* Instructions for the task
Your reply should reproduce each record precisely as written.

┌─ Material for the task

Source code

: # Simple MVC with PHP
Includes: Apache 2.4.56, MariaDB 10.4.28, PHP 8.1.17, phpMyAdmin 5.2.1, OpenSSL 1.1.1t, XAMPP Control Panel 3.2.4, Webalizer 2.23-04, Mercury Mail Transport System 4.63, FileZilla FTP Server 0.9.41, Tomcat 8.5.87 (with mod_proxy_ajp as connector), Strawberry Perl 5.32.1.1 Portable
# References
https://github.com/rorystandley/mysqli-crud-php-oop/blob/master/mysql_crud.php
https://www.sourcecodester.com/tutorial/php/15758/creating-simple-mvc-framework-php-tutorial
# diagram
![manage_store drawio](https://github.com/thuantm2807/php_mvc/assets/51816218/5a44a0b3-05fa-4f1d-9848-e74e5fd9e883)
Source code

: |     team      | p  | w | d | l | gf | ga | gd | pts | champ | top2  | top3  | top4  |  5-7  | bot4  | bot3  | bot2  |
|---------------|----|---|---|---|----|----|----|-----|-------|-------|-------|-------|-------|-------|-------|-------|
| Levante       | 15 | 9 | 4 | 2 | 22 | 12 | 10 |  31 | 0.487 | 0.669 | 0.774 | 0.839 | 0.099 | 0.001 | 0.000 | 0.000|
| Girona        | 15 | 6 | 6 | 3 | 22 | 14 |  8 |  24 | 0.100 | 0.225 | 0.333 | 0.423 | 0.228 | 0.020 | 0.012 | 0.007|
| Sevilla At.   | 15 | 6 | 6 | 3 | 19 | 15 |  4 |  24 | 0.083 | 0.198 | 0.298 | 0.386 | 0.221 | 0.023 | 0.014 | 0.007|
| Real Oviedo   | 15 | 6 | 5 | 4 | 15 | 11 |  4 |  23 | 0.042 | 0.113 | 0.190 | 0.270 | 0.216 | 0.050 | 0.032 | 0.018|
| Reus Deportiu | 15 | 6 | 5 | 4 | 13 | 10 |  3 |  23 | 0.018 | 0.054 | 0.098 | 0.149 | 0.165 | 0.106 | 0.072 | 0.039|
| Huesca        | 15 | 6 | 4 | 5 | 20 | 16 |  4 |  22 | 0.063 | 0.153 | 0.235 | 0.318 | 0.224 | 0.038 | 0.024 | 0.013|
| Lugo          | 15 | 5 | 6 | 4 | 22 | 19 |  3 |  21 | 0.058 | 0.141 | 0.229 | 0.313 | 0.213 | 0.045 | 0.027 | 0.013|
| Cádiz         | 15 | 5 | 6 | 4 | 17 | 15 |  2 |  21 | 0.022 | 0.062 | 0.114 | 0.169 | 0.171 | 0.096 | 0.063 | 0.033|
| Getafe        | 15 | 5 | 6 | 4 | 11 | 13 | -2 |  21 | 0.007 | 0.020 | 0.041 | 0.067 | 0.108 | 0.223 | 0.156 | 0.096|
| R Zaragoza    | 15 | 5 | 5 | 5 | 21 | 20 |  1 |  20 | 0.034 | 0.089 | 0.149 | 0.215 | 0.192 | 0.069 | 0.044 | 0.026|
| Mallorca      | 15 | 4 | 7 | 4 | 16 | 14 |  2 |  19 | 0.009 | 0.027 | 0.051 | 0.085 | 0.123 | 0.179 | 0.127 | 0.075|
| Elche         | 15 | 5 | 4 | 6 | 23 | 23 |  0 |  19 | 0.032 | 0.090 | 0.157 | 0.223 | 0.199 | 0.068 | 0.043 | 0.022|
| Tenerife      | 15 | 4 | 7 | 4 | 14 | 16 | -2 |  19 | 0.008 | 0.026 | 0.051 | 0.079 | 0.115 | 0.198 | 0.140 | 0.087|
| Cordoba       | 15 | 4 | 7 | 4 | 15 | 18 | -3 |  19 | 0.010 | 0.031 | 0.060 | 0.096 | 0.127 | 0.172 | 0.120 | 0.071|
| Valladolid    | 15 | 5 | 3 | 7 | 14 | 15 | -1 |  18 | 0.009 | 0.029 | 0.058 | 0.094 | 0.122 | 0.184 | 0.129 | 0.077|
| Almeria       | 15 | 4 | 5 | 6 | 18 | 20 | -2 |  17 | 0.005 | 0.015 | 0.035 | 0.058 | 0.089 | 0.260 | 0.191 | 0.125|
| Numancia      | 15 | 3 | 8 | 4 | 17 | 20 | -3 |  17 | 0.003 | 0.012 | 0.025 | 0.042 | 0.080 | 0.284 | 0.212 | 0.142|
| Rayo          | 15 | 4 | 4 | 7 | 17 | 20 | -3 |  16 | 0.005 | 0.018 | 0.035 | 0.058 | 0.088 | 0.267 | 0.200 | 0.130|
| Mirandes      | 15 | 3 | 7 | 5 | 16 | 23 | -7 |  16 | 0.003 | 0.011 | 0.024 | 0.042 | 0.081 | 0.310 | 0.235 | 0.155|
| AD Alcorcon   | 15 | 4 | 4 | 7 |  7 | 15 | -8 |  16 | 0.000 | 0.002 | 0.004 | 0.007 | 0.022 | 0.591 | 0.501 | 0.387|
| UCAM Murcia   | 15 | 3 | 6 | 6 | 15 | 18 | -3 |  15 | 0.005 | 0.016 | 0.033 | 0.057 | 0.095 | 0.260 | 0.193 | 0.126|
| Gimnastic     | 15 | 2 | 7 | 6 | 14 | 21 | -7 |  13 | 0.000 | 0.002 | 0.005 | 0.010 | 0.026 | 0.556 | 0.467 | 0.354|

└─

* Response area
Source code

: # Simple MVC with PHP
Includes: Apache 2.4.56, MariaDB 10.4.28, PHP 8.1.17, phpMyAdmin 5.2.1, OpenSSL 1.1.1t, XAMPP Control Panel 3.2.4, Webalizer 2.23-04, Mercury Mail Transport System 4.63, FileZilla FTP Server 0.9.41, Tomcat 8.5.87 (with mod_proxy_ajp as connector), Strawberry Perl 5.32.1.1 Portable
# References
https://github.com/rorystandley/mysqli-crud-php-oop/blob/master/mysql_crud.php
https://www.sourcecodester.com/tutorial/php/15758/creating-simple-mvc-framework-php-tutorial
# diagram
![manage_store drawio](https://github.com/thuantm2807/php_mvc/assets/51816218/5a44a0b3-05fa-4f1d-9848-e74e5fd9e883)
Source code

: |     team      | p  | w | d | l | gf | ga | gd | pts | champ | top2  | top3  | top4  |  5-7  | bot4  | bot3  | bot2  |
|---------------|----|---|---|---|----|----|----|-----|-------|-------|-------|-------|-------|-------|-------|-------|
| Levante       | 15 | 9 | 4 | 2 | 22 | 12 | 10 |  31 | 0.487 | 0.669 | 0.774 | 0.839 | 0.099 | 0.001 | 0.000 | 0.000|
| Girona        | 15 | 6 | 6 | 3 | 22 | 14 |  8 |  24 | 0.100 | 0.225 | 0.333 | 0.423 | 0.228 | 0.020 | 0.012 | 0.007|
| Sevilla At.   | 15 | 6 | 6 | 3 | 19 | 15 |  4 |  24 | 0.083 | 0.198 | 0.298 | 0.386 | 0.221 | 0.023 | 0.014 | 0.007|
| Real Oviedo   | 15 | 6 | 5 | 4 | 15 | 11 |  4 |  23 | 0.042 | 0.113 | 0.190 | 0.270 | 0.216 | 0.050 | 0.032 | 0.018|
| Reus Deportiu | 15 | 6 | 5 | 4 | 13 | 10 |  3 |  23 | 0.018 | 0.054 | 0.098 | 0.149 | 0.165 | 0.106 | 0.072 | 0.039|
| Huesca        | 15 | 6 | 4 | 5 | 20 | 16 |  4 |  22 | 0.063 | 0.153 | 0.235 | 0.318 | 0.224 | 0.038 | 0.024 | 0.013|
| Lugo          | 15 | 5 | 6 | 4 | 22 | 19 |  3 |  21 | 0.058 | 0.141 | 0.229 | 0.313 | 0.213 | 0.045 | 0.027 | 0.013|
| Cádiz         | 15 | 5 | 6 | 4 | 17 | 15 |  2 |  21 | 0.022 | 0.062 | 0.114 | 0.169 | 0.171 | 0.096 | 0.063 | 0.033|
| Getafe        | 15 | 5 | 6 | 4 | 11 | 13 | -2 |  21 | 0.007 | 0.020 | 0.041 | 0.067 | 0.108 | 0.223 | 0.156 | 0.096|
| R Zaragoza    | 15 | 5 | 5 | 5 | 21 | 20 |  1 |  20 | 0.034 | 0.089 | 0.149 | 0.215 | 0.192 | 0.069 | 0.044 | 0.026|
| Mallorca      | 15 | 4 | 7 | 4 | 16 | 14 |  2 |  19 | 0.009 | 0.027 | 0.051 | 0.085 | 0.123 | 0.179 | 0.127 | 0.075|
| Elche         | 15 | 5 | 4 | 6 | 23 | 23 |  0 |  19 | 0.032 | 0.090 | 0.157 | 0.223 | 0.199 | 0.068 | 0.043 | 0.022|
| Tenerife      | 15 | 4 | 7 | 4 | 14 | 16 | -2 |  19 | 0.008 | 0.026 | 0.051 | 0.079 | 0.115 | 0.198 | 0.140 | 0.087|
| Cordoba       | 15 | 4 | 7 | 4 | 15 | 18 | -3 |  19 | 0.010 | 0.031 | 0.060 | 0.096 | 0.127 | 0.172 | 0.120 | 0.071|
| Valladolid    | 15 | 5 | 3 | 7 | 14 | 15 | -1 |  18 | 0.009 | 0.029 | 0.058 | 0.094 | 0.122 | 0.184 | 0.129 | 0.077|
| Almeria       | 15 | 4 | 5 | 6 | 18 | 20 | -2 |  17 | 0.005 | 0.015 | 0.035 | 0.058 | 0.089 | 0.260 | 0.191 | 0.125|
| Numancia      | 15 | 3 | 8 | 4 | 17 | 20 | -3 |  17 | 0.003 | 0.012 | 0.025 | 0.042 | 0.080 | 0.284 | 0.212 | 0.142|
| Rayo          | 15 | 4 | 4 | 7 | 17 | 20 | -3 |  16 | 0.005 | 0.018 | 0.035 | 0.058 | 0.088 | 0.267 | 0.200 | 0.130|
| Mirandes      | 15 | 3 | 7 | 5 | 16 | 23 | -7 |  16 | 0.003 | 0.011 | 0.024 | 0.042 | 0.081 | 0.310 | 0.235 | 0.155|
| AD Alcorcon   | 15 | 4 | 4 | 7 |  7 | 15 | -8 |  16 | 0.000 | 0.002 | 0.004 | 0.007 | 0.022 | 0.591 | 0.501 | 0.387|
| UCAM Murcia   | 15 | 3 | 6 | 6 | 15 | 18 | -3 |  15 | 0.005 | 0.016 | 0.033 | 0.057 | 0.095 | 0.260 | 0.193 | 0.126|
| Gimnastic     | 15 | 2 | 7 | 6 | 14 | 21 | -7 |  13 | 0.000 | 0.002 | 0.005 | 0.010 | 0.026 | 0.556 | 0.467 | 0.354|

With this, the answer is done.